= Charlotte Hohmann =

Magazine editor

Charlotte Hohmann (born Charlotte Scheffel: 19 May 1900 – 8 December 1971) was the first editor in chief of Die Frau von heute, the mass circulation weekly women's magazine founded in 1946 in Germany's Soviet occupation zone, into which, after 1949, rival publications were absorbed. As a young woman she was a political activist (KPD). Unlike her brother, she survived the Nazi years, but she nevertheless underwent several Gestapo interrogation sessions. During the early 1950s she held various senior positions within the East German print media sector even, at least on paper, after her retirement in 1955.

==Life==
Charlotte Scheffel was born in Gera, an industrial city to the west of Dresden with a large textiles sector, in which her mother worked as a "seamstress" ("Näherin"). Her father was a painter. Scheffel left school in 1914 and embarked on a two-year traineeship in clothes manufacturing. Between 1917 and 1919 she worked as a clerical assistant in the city hall. From 1919 till 1921 she was employed in domestic service before moving on to a clerical position with the Gera Potash Syndicate. She lost that job in 1923 because of "Communist activities".

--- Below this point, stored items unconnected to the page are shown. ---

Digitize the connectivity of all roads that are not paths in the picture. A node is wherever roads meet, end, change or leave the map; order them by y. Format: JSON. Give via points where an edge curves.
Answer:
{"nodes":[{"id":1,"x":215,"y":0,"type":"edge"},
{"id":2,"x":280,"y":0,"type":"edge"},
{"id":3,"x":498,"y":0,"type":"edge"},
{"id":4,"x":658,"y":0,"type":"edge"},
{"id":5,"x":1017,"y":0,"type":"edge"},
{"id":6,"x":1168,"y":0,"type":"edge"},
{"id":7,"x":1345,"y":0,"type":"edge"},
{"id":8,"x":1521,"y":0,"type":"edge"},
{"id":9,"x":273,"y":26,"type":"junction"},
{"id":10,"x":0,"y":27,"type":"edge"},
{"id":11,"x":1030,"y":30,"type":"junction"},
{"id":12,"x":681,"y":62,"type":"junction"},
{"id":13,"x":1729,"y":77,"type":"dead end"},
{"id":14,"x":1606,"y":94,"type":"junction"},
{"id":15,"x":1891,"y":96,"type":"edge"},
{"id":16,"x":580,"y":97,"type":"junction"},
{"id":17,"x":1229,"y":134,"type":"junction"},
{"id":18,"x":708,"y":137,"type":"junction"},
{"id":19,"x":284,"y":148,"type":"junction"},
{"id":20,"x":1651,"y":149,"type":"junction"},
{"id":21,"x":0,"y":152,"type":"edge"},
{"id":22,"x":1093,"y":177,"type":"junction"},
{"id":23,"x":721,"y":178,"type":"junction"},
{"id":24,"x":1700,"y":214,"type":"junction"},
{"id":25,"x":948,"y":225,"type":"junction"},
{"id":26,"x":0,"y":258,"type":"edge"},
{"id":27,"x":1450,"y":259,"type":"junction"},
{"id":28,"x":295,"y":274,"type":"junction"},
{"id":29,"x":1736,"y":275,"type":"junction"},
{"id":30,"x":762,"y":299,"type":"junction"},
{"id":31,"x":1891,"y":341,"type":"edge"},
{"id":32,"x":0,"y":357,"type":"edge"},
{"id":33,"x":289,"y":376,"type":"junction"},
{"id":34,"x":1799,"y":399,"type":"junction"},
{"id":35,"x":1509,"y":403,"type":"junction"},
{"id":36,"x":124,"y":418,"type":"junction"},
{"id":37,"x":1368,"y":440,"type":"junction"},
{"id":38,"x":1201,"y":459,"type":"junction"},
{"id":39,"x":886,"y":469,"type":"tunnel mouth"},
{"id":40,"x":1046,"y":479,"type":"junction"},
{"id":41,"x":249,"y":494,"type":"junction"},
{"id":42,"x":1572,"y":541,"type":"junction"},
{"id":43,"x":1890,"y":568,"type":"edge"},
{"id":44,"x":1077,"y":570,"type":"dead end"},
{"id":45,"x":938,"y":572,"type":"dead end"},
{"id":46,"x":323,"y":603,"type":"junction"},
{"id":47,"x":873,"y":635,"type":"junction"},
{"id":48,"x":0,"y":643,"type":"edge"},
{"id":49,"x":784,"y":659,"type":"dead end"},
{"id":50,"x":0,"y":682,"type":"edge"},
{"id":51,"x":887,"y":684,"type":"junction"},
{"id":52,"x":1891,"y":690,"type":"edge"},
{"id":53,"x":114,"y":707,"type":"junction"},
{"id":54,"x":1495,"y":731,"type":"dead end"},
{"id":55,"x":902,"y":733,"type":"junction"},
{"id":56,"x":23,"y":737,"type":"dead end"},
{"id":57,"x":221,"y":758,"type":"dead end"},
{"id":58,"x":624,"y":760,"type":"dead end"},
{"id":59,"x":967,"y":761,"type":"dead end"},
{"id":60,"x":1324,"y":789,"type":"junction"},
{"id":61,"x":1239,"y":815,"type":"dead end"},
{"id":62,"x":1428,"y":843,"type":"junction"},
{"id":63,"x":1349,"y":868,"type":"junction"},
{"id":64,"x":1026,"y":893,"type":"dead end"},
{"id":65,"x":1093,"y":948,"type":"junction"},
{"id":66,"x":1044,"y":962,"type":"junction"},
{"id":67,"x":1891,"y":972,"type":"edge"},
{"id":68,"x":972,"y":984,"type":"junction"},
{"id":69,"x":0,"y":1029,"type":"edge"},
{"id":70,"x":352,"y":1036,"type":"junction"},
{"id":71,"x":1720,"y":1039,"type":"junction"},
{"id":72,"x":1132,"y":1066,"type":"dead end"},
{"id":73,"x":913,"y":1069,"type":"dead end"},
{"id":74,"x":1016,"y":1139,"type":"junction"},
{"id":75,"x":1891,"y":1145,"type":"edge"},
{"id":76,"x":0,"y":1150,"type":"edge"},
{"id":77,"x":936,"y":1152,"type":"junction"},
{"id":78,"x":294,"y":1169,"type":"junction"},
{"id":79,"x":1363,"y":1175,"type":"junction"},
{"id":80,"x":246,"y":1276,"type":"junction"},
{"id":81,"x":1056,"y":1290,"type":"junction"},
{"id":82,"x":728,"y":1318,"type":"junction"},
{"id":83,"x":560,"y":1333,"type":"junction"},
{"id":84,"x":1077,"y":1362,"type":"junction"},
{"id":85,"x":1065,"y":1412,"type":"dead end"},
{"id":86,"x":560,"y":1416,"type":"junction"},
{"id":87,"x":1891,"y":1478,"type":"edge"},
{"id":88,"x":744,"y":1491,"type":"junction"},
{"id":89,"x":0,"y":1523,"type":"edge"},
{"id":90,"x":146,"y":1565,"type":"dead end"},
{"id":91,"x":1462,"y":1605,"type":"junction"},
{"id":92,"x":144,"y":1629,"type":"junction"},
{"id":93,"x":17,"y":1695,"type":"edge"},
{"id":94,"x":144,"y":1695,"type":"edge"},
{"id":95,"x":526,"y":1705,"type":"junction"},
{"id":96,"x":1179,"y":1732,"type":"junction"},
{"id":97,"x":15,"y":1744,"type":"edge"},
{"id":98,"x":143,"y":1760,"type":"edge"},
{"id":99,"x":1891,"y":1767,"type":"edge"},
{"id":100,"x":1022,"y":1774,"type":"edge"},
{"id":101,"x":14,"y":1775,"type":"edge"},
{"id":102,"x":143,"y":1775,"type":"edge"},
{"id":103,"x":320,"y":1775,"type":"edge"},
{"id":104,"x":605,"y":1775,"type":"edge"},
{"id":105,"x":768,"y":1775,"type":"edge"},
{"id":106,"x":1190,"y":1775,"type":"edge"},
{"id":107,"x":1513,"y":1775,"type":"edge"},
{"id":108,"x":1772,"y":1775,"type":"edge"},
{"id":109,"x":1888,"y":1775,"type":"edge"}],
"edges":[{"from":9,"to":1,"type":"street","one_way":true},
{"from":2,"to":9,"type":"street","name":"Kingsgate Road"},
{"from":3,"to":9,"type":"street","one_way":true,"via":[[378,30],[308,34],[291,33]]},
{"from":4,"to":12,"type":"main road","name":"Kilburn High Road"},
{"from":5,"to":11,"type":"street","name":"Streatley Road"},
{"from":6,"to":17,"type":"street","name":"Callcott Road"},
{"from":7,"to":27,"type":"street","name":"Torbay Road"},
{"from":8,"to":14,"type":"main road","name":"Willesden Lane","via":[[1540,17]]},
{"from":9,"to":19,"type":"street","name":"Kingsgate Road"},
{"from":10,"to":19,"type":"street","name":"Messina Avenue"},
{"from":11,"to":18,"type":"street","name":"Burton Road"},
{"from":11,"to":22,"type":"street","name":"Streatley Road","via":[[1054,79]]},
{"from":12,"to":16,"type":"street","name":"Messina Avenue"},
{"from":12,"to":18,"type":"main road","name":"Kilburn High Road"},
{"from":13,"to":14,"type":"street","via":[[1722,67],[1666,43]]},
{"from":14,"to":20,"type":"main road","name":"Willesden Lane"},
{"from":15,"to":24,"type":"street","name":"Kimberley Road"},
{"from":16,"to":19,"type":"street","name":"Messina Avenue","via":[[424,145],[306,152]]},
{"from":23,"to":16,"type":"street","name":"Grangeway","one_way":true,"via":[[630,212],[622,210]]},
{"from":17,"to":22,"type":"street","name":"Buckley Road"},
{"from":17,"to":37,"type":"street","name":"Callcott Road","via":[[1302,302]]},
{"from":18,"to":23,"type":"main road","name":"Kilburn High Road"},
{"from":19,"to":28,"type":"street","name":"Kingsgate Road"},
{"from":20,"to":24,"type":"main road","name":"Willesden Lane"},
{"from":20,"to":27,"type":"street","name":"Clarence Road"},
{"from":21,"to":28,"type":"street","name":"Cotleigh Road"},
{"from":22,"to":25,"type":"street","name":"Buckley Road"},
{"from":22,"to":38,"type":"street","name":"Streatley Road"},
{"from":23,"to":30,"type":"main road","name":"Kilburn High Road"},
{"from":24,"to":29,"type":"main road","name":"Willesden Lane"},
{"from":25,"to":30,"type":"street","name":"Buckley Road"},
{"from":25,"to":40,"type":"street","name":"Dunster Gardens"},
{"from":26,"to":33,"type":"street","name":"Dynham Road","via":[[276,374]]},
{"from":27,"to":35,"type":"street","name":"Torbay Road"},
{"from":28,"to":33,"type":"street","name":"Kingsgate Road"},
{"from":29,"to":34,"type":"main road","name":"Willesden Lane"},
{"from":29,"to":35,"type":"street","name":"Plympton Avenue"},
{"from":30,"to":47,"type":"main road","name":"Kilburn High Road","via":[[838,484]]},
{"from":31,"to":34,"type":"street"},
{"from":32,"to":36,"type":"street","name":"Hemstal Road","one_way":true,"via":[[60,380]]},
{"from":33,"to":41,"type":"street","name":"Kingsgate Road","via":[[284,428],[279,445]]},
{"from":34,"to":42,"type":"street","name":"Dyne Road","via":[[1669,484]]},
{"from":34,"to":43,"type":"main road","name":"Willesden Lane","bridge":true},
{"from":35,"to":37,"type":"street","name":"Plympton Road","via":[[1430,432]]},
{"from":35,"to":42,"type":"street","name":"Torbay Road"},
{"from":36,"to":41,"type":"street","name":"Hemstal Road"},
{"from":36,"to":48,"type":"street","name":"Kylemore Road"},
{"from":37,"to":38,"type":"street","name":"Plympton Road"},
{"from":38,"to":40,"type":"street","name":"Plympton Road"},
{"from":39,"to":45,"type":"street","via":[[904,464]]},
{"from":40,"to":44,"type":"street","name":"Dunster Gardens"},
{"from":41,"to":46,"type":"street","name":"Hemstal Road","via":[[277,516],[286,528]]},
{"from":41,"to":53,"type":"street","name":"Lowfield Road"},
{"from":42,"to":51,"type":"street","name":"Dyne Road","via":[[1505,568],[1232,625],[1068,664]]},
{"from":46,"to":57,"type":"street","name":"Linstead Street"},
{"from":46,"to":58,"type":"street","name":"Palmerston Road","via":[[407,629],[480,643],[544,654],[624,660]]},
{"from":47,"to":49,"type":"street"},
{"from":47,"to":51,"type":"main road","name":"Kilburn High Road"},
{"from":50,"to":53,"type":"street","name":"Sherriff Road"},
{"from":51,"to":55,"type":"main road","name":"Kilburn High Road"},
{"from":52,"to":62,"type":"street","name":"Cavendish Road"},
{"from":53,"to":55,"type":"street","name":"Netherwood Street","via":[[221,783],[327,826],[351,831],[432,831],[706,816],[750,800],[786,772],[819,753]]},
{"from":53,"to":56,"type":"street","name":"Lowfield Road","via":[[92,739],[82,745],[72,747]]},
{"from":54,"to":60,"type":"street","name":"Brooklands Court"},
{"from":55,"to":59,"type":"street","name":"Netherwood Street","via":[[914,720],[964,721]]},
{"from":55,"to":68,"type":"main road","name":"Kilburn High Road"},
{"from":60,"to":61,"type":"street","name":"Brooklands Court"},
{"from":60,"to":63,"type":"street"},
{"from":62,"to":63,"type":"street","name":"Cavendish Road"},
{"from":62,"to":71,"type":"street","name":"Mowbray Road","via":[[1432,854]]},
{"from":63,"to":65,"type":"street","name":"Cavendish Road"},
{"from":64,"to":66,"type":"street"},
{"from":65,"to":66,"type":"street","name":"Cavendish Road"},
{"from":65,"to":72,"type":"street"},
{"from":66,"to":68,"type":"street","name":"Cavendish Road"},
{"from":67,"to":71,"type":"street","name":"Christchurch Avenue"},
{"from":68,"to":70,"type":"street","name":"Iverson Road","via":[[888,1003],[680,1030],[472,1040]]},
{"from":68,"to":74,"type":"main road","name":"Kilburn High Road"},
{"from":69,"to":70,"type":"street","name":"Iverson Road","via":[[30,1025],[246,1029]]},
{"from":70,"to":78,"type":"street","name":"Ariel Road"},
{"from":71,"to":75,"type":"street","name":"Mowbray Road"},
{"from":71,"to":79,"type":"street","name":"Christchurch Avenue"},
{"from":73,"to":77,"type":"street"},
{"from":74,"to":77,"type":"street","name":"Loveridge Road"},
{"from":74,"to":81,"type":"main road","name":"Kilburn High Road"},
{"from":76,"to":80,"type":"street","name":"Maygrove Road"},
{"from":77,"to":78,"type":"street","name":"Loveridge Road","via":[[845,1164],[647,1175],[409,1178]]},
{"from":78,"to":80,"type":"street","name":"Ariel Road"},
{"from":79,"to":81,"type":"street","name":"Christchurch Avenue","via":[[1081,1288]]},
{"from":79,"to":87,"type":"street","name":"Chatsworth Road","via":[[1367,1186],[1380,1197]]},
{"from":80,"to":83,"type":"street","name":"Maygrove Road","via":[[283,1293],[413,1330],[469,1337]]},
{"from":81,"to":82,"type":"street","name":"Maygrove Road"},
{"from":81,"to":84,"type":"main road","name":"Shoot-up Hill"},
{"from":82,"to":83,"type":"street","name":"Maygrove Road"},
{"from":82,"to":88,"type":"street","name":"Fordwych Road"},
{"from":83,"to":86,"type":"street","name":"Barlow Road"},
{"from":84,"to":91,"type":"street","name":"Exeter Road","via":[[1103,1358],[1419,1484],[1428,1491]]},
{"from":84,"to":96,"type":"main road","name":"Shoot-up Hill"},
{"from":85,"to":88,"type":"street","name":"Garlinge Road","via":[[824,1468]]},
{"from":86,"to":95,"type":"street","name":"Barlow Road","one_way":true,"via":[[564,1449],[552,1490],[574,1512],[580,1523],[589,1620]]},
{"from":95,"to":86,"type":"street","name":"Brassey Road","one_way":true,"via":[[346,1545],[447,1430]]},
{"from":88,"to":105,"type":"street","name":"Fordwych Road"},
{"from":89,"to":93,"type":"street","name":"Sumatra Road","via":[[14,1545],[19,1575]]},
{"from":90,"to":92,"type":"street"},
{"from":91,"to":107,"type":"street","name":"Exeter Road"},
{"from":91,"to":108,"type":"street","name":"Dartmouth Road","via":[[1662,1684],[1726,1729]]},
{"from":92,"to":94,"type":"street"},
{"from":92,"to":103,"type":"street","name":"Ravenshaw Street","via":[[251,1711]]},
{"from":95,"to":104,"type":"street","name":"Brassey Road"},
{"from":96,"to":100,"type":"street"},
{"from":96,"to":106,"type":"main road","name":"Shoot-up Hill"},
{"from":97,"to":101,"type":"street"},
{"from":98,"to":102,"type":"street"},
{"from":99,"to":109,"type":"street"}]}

She joined the Young Communists in 1922 and the Communist Party itself in 1924. In 1926 she married Paul Hohmann, a Communist Party official. She herself was employed as a secretary with the Sicla Building Co-operative in 1924/25. Between 1925 and 1930 she worked as chief secretary with the Schraps architectural practice, work which she combined with similar functions at the East Thuringia Building Business ("Bauhüttenbetrieb Ostthüringen") in Gera. She was also, by this time, contributing written material to labour movement publications.

The Hohmanns relocated to Berlin in 1931. Hohmann embarked on a training at the Communist Party's national academy ("Reichsparteischule") in Berlin-Fichtenau (which had itself relocated from Dresden to Fichtenau in 1929). Next she became a senior official in the Women's Department of the Communist Party Central Committee. Between the end of 1931 and 1933 she was a volunteer and contributor to the newspaper for women, "Die Kämpferin" (published by the party's Red Star publishing house).

The Nazi power seizure in January 1933 was followed by a rapid switch to one-party dictatorship which put an end to Communist Party institutions in Germany and led to the imprisonment or forced emigration of the party leadership, although "underground activism" continued. Between 1933 and 1935 Charlotte Hohmann worked in a private dairy-delicatessen, while her apartment was used as an organisation hub for illegal Communist resistance fighters and couriers. Sources are vague on the details, which involved illegal "printing and postal" activities and accommodation for illegal party activists.

Her husband was arrested in May 1933 after which Charlotte continued to work in illegal resistance, involved with the Saefkows, Werner Seelenbinder and the grouping around Felix Tucholla and her own brother, Rudolf Scheffel. Meanwhile, from 1936 she was employed as an office worker with "Wirtschaftsgruppe Elektro-Industrie", an industrial conglomerate, dismissed in 1942 on grounds of ill health. Between 1942 and 1945 she is described as a housewife. Her brother Rudolf was arrested in August 1942 and executed in September 1943. Between 1933 and 1944 she was several times interrogated by the Gestapo.

War ended in May 1945 after which a large part of Germany surrounding Berlin was administered as the Soviet occupation zone (to be relaunched in 1949 as the Soviet sponsored German Democratic Republic (East Germany)). Between May and November 1945 Charlotte Hohmann worked for the city council in a management position in the Finance Department in Berlin-Schöneberg. In February 1946 the local women's committee launched the weekly magazine "Die Frau von heute" ("Today's Woman"): Charlotte Hohmann was listed as Managing Editor. During 1948 control of the magazine passed to the newly established Democratic Women's League ("Demokratischer Frauenbund Deutschlands" / DFD). She continued to be identified as "Chefredakteurin" ("Editor in Chief") till 1957, although other job appointments indicate that in reality her day to day involvement with this publication may have diminished after 1948. Between 1948 and 1950 Hohmann worked as deputy managing editor of the weekly women's magazine "Für Dich" (For Thee), under the editorship of Willi Karsch. ("Für Dich" was subsumed into "Die Frau von heute" in 1950, although it re-appeared as a standalone title in 1963.) Between 1950 and 1955 Hohmann was employed in a senior management position ("Hauptgeschäftsfuehrerin") with the National Union of Journalists. She retired in 1955 but continued to undertake unpaid work for The Party.

Charlotte Hohmann received her Medal for Fighters Against Fascism in 1958. She died in Berlin on 8 December 1971.